De Groot stamde uit een rechtzinnig protestants-christelijk milieu en die achtergrond heeft
zijn vroege werk in hoge mate bepaald. Van 1926 tot 1938 was hij redactiesecretaris van het
protestants-christelijke jongerentijdschrift Het Korenland, waaraan hij verhalen, gedichten
en boekbesprekingen bijdroeg. In 1924 had hij zijn eerste gedichten gepubliceerd in
Opwaartsche Wegen, evenzeer een tijdschrift van protestants-christelijke signatuur. Zijn
eerste poëziebundel was Lentezon (1926), die een periode van overwegend natuurlyriek zou
inluiden. Van het begin af aan is er echter ook sprake van een grote maatschappelijke
betrokkenheid in zijn werk. In 1938 waarschuwde hij in Opwaartsche Wegen voor het
gevaar van Hitler en hield hij een pleidooi om de Nederlandse grenzen niet voor Joodse
vluchtelingen te sluiten.
Tijdens WO II was De Groot betrokken bij het verzet en was hij een van de samenstellers
van het Nieuwe Geuzenliedboek (1941), een bundel verzetspoëzie waaraan ook H.M. van
Randwijk meewerkte met wie De Groot bevriend was en met wie hij in 1939 een bootreis
op de Zwarte Zee gemaakt had. Een reisverslag daarvan publiceerde hij onder de titel
Zeewaarts-Zuidwaarts (1940).
Hoewel De Groot een overtuigd pacifist was, riep hij tijdens de oorlog op tot gewapend
verzet. Tot tweemaal toe werd hij door de Duitsers gevangen gezet, maar beide keren kon
hij vrijkomen. Zijn verzetspoëzie (geschreven onder de pseudoniemen J. ten Mutsaert en
Haje Sikkema) is opgenomen in Om land en hart (1945) en Moederkoren (1945). Voor die
laatste bundel kreeg hij in 1946 de Poëzieprijs van Amsterdam.

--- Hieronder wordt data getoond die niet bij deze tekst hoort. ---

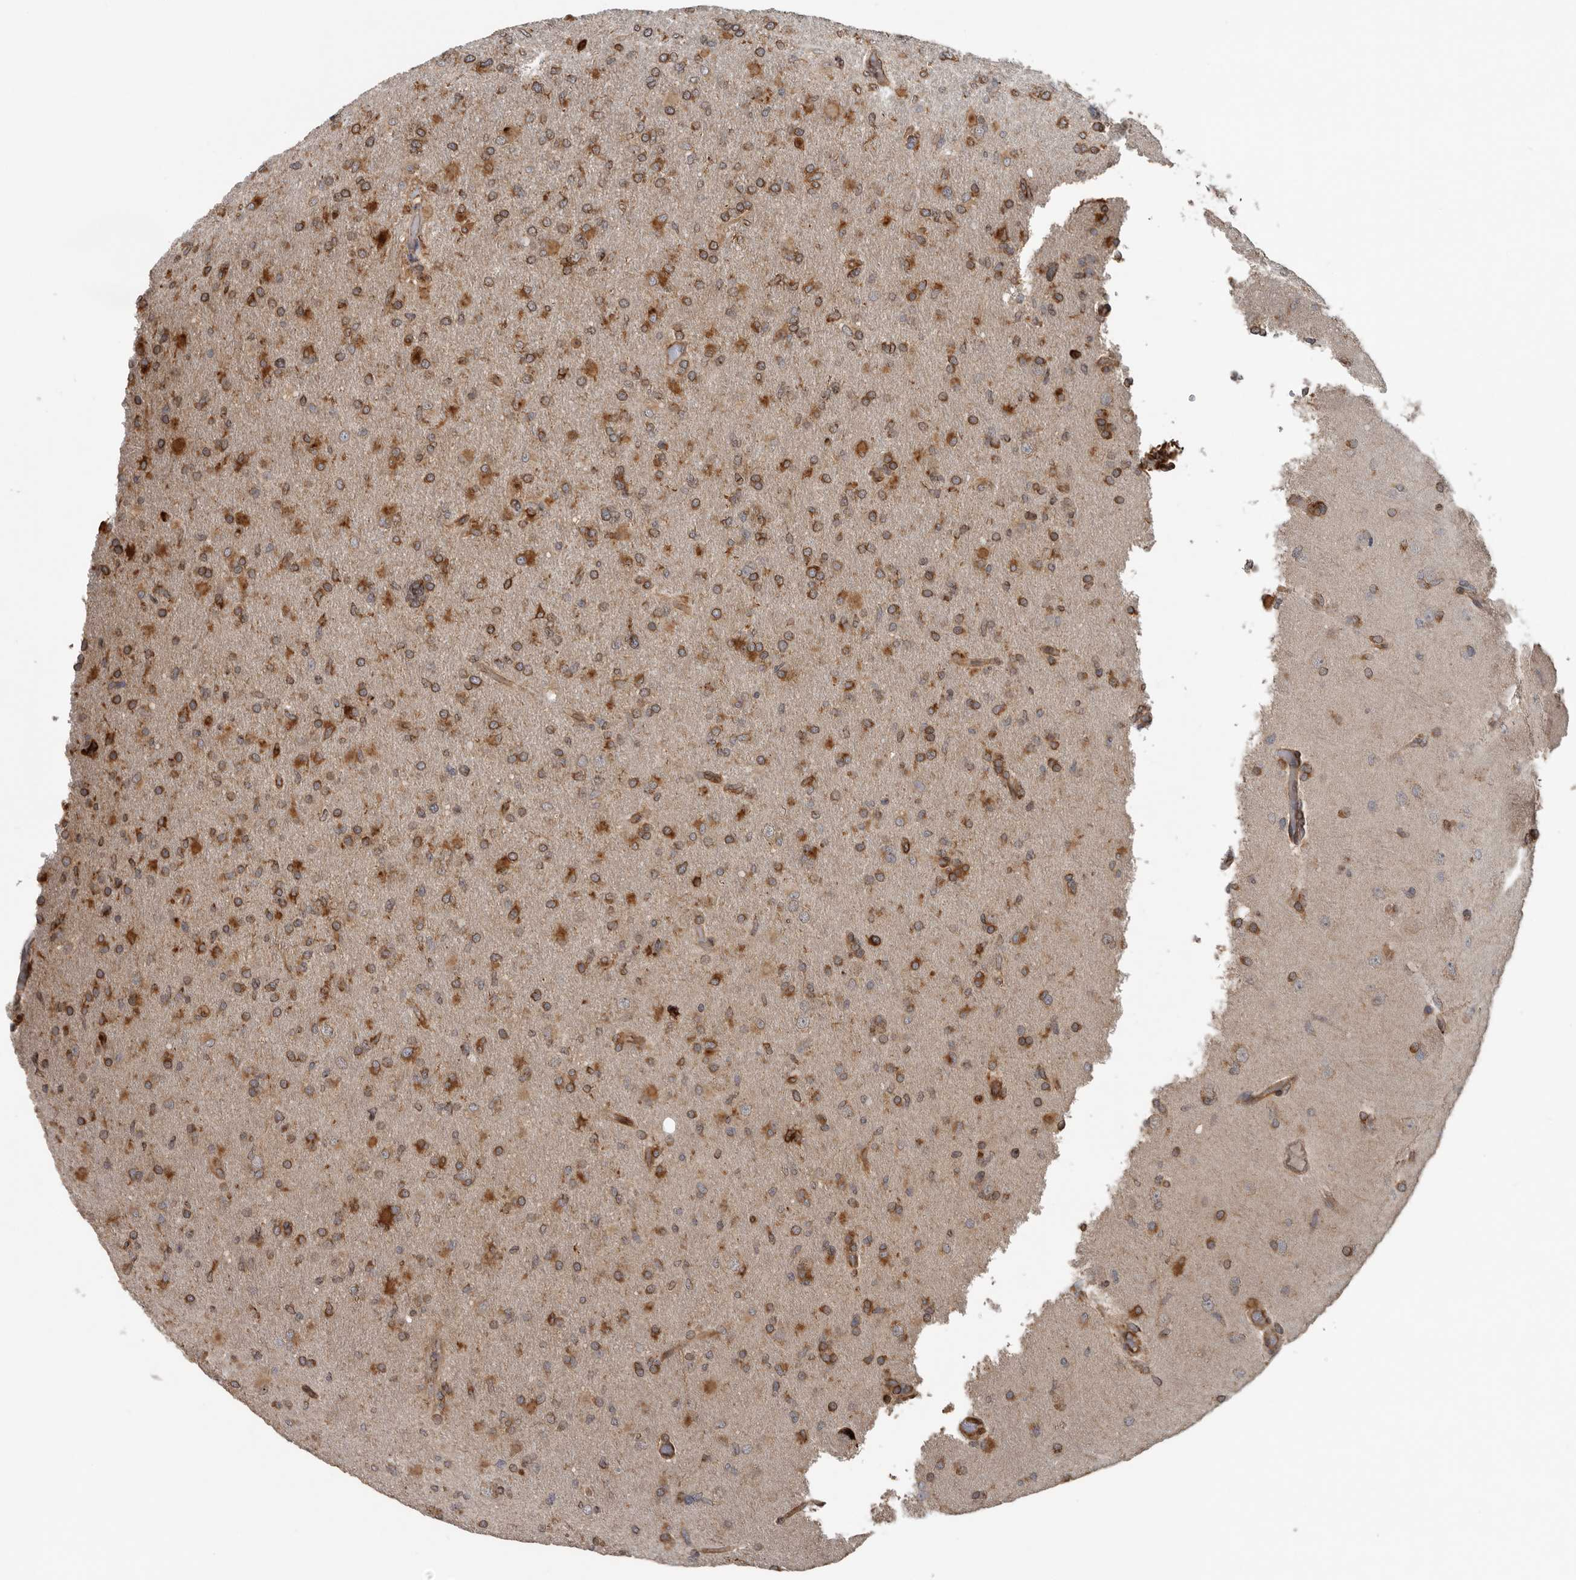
{"staining": {"intensity": "strong", "quantity": ">75%", "location": "cytoplasmic/membranous"}, "tissue": "glioma", "cell_type": "Tumor cells", "image_type": "cancer", "snomed": [{"axis": "morphology", "description": "Glioma, malignant, High grade"}, {"axis": "topography", "description": "Cerebral cortex"}], "caption": "Human high-grade glioma (malignant) stained with a brown dye demonstrates strong cytoplasmic/membranous positive staining in about >75% of tumor cells.", "gene": "CEP350", "patient": {"sex": "female", "age": 36}}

De tweede wereldoorlog heeft een breuk aangebracht in het denken van De Groot. Hoewel
hij aanvankelijk blijft meewerken aan christelijke literaire tijdschriften als Ontmoeting en
Woordwerk, wordt zijn poëzie steeds meer geïnspireerd door het socialisme en neemt zijn
engagement toe. Dat zijn oorspronkelijk geloof tijdens de oorlog aan het wankelen werd
gebracht, blijkt onder meer uit de bundel Bittermeren (1976).
In 1980 maakte De Groot een selectie uit zijn poëzie die verscheen tussen 1920 en 1980 in
Kaleidoscopisch. In 1989 publiceerde hij zijn verzetsherinneringen in Woord als wapen en
wapenbroeder. Werk van De Groot werd in vele talen vertaald, onder meer in het Engels,
Duits en Zweeds.
Literatuur: Oosthoek; WP-lexicon; Bibliografie van Jan H. de Groot, met een
inleiding van Willem G. van Maanen, in: Kruispunt-Sumier (1977) 61, p. 3-6; Hans
Werkman, ‘Jan H. de Groot: “Mijn poëzie draagt het teken van de verschrikking van
deze eeuw”’, interview in: Schrijven en geloven (1985), p. 19-29; J. Werkman,
‘Jan H. de Groot 1901-1990’, in: Woordwerk 9 (1991) 33, p. 59-61; Peter van Beek,
‘Jan Hendrik de Groot’, in: Jaarboek Mij der Ned. letterkunde te Leiden 1992-1993
(1994), p. 90-95.
G.J. van Bork
[nieuw, februari 2005]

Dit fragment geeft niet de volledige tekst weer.